As the infographic was created for Instagram, it is presented in a 10-image carousel format. I used this carousel approach to tell a story, present the data, and provide some key takeaways in the most succinct way possible to keep the readers attention and provide actionable items after identifying this issue.

A red title card displays the title, Misogyny in Science Illustration. A stock image of female and male scientists is displayed with the following text; Do you see anything wrong with this stock illustration of scientists? One gender is wearing appropriate personal protective equipment that adheres to lab safety guidelines, and one gender is not (in addition to a lack of diversity in race, body type, ability). This misrepresentation of female scientists is so prevalent in stock illustrations that I decided to collect some data. I searched the term "scientist" within Illustrations on 3 popular stock sites (istock, Shutterstock, Getty), sorted by Most Popular, and assessed the first 3 images that include at least one scientist from head to toe. Of the 90 images I reviewed, they contained 244 men and 190 women. Men defined by typical masculine presenting and male-associated attributes such as broad shoulders, facial hair, very short hair, tall height. Women defined by typical feminine presenting and female-associated attributes such as breasts, small waist and large hips, long hair, short height.
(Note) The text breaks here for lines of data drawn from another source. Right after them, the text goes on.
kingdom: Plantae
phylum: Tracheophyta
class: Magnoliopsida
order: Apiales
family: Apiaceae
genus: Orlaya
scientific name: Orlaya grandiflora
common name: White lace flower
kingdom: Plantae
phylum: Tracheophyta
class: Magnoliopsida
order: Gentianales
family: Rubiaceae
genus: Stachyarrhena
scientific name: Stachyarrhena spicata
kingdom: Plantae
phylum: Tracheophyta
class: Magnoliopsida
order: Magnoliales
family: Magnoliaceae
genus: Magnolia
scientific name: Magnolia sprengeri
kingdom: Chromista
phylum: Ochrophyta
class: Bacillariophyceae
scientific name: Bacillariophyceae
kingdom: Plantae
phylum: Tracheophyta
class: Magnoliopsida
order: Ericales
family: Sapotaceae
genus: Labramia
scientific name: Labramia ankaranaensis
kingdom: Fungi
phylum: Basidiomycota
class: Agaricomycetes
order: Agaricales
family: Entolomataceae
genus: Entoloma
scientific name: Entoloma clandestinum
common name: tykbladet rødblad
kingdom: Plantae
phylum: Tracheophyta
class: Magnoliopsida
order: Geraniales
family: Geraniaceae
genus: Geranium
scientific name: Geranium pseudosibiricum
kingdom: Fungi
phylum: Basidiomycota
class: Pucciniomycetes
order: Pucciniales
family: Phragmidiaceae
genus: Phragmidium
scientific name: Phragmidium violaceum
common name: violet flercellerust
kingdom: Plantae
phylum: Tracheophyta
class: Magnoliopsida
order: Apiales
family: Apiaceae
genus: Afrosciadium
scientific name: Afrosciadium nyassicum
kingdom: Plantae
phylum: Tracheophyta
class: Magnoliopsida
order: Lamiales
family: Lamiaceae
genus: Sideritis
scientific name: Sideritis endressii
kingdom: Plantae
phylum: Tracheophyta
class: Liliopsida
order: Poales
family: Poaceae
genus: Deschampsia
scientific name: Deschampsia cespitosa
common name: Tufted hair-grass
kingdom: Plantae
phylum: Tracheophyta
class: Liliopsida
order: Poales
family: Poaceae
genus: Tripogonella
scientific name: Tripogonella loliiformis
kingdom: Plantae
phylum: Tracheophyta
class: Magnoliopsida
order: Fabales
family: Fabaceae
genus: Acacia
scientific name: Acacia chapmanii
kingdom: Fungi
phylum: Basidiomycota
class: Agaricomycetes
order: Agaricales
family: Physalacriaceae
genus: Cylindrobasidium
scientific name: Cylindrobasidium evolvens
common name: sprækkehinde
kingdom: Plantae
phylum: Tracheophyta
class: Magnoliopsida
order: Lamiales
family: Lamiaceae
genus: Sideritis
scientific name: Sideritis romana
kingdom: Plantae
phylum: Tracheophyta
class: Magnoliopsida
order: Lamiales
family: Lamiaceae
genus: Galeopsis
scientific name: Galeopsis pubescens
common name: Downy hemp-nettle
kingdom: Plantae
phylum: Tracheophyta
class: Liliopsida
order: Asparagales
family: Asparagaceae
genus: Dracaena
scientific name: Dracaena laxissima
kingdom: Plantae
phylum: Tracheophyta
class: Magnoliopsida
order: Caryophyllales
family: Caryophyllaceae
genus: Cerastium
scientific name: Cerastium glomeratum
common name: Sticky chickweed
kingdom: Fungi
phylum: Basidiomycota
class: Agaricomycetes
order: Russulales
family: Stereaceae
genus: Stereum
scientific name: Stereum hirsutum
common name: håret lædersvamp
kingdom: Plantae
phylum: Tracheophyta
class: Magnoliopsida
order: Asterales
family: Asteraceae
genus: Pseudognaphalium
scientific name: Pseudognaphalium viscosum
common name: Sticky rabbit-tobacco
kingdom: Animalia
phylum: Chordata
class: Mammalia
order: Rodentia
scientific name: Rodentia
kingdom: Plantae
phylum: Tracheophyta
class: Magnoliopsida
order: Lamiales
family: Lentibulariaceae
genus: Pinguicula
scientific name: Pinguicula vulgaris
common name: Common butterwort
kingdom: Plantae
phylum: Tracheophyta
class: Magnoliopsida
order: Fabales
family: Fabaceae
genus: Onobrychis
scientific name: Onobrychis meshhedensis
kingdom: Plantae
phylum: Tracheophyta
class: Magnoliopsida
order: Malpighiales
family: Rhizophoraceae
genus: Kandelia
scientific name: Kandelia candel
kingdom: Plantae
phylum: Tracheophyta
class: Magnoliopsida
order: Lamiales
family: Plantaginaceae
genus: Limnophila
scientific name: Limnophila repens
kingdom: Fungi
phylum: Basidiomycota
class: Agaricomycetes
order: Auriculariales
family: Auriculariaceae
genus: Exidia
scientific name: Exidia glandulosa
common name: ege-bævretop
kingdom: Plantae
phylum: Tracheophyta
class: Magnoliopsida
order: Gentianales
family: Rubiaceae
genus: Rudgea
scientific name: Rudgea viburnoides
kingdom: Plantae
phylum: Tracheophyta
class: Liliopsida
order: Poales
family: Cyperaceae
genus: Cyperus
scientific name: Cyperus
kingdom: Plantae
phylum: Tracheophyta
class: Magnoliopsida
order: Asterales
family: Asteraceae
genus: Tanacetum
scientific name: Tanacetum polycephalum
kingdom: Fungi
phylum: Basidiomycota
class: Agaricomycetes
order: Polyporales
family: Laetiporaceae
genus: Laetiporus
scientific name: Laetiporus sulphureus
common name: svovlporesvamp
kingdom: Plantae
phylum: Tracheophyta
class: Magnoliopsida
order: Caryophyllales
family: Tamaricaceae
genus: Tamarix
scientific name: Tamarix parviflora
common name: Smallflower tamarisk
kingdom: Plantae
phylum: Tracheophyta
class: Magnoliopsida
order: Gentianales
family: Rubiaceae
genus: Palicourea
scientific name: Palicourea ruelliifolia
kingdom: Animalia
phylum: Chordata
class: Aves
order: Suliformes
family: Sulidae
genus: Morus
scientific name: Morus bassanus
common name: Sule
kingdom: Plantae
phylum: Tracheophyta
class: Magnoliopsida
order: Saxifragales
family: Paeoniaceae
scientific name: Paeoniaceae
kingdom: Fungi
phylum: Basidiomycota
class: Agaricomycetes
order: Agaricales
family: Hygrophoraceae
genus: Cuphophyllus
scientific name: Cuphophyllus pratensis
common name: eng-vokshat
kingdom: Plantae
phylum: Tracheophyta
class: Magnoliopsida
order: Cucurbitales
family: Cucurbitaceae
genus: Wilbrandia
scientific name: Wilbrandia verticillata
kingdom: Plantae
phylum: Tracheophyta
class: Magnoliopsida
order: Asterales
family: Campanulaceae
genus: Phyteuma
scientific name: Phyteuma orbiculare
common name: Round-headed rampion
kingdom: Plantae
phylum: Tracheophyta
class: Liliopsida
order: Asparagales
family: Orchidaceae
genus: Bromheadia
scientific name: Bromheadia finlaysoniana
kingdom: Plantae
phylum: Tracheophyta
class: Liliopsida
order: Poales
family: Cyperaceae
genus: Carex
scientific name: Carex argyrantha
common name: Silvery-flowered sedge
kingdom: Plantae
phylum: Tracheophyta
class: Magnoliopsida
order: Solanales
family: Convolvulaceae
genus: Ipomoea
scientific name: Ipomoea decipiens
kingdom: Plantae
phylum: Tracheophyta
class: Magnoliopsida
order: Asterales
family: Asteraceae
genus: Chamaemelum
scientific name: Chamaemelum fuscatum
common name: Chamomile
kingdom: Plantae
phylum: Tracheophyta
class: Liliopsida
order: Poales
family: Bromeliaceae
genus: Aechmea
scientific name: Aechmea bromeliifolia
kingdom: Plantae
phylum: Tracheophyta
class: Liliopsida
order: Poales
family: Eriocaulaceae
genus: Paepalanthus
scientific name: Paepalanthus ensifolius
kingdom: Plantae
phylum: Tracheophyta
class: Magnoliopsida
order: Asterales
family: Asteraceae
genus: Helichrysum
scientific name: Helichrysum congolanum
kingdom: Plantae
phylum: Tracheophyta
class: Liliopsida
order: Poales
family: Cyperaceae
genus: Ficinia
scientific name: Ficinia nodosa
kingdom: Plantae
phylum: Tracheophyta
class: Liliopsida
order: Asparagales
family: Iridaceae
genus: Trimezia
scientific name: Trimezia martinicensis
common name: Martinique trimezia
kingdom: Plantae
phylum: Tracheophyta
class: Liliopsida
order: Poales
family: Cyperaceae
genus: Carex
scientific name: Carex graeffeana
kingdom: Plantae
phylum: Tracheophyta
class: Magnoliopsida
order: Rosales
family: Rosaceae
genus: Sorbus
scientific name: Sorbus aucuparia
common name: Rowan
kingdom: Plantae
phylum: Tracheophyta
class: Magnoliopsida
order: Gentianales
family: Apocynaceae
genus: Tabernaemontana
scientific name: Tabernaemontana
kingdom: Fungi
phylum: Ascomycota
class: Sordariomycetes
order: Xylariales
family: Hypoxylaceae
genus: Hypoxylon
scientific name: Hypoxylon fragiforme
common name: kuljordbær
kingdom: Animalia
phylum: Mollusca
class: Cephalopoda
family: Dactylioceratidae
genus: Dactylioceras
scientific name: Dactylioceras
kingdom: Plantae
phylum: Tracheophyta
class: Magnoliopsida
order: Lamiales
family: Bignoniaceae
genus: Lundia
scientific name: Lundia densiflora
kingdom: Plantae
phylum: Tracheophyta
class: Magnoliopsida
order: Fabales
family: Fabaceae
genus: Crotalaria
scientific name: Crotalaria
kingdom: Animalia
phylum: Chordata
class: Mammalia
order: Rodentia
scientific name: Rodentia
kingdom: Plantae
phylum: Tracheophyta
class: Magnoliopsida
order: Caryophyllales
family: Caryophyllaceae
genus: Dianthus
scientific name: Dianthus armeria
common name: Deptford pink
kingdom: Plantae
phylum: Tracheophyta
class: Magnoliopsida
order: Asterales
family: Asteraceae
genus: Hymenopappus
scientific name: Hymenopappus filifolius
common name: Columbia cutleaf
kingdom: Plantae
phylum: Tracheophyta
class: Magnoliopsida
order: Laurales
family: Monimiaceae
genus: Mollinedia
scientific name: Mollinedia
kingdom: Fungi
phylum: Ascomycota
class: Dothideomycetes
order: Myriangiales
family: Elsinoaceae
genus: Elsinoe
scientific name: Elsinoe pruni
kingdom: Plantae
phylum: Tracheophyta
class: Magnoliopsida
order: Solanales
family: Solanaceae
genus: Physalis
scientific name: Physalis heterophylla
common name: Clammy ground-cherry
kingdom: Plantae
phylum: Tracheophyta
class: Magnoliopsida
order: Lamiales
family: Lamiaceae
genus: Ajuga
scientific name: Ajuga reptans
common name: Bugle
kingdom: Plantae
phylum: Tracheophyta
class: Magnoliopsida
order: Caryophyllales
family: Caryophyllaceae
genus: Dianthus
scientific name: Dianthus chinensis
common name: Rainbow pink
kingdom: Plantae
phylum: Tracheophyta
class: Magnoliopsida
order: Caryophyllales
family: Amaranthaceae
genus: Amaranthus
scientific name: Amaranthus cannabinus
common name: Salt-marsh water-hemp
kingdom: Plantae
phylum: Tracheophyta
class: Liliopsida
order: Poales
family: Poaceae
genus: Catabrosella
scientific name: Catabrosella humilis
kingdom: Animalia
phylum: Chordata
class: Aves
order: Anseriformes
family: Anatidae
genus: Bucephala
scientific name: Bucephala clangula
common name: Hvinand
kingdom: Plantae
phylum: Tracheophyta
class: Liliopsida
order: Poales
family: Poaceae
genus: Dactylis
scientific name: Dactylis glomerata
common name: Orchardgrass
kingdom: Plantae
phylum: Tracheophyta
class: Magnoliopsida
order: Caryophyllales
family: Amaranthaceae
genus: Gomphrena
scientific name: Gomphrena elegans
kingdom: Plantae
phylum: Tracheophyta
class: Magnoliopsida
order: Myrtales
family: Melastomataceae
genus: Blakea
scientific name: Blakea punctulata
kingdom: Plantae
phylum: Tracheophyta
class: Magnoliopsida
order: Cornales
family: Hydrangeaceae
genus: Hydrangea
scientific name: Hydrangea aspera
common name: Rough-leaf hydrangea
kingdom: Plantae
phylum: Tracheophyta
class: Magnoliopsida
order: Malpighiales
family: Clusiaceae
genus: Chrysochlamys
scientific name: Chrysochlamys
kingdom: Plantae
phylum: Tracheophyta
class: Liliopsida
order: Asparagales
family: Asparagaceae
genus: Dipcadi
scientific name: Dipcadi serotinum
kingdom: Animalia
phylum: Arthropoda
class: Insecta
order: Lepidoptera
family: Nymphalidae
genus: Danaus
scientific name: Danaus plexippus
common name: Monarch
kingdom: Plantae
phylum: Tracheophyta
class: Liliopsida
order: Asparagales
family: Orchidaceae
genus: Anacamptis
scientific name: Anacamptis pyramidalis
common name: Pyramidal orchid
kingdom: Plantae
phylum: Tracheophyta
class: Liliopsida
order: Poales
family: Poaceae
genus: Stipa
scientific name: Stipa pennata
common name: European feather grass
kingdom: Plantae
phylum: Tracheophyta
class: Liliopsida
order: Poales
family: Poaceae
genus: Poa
There were less than 10 gender neutral/non-binary presenting illustrations. They were not included in the data collection. 77& of women had exposed ankles, 54% of women had exposed legs, 20% of men had exposed ankles, all men were illustrated wearing pants. 25% of women were wearing open top shoes. 21% of women were wearing high heels. All men were illustrated wearing a shoe that adheres to lab safety guidelines. 18% of women wore a tight, form-fitting lab coat. All men were illustrated with a proper fitting lab coat. 38% of women had long hair, not tied up. All men were illustrated with short hair that adheres to lab safety guidelines. What can you do? Stop producing and/or using illustrations that sexualize female scientists. All scientists should be illustrated in appropriate PPE regardless of gender. Diversify your illustrations — all genders, all races, larger bodies, disabilities, etc. Research the subject matter to ensure an accurate and inclusive representation.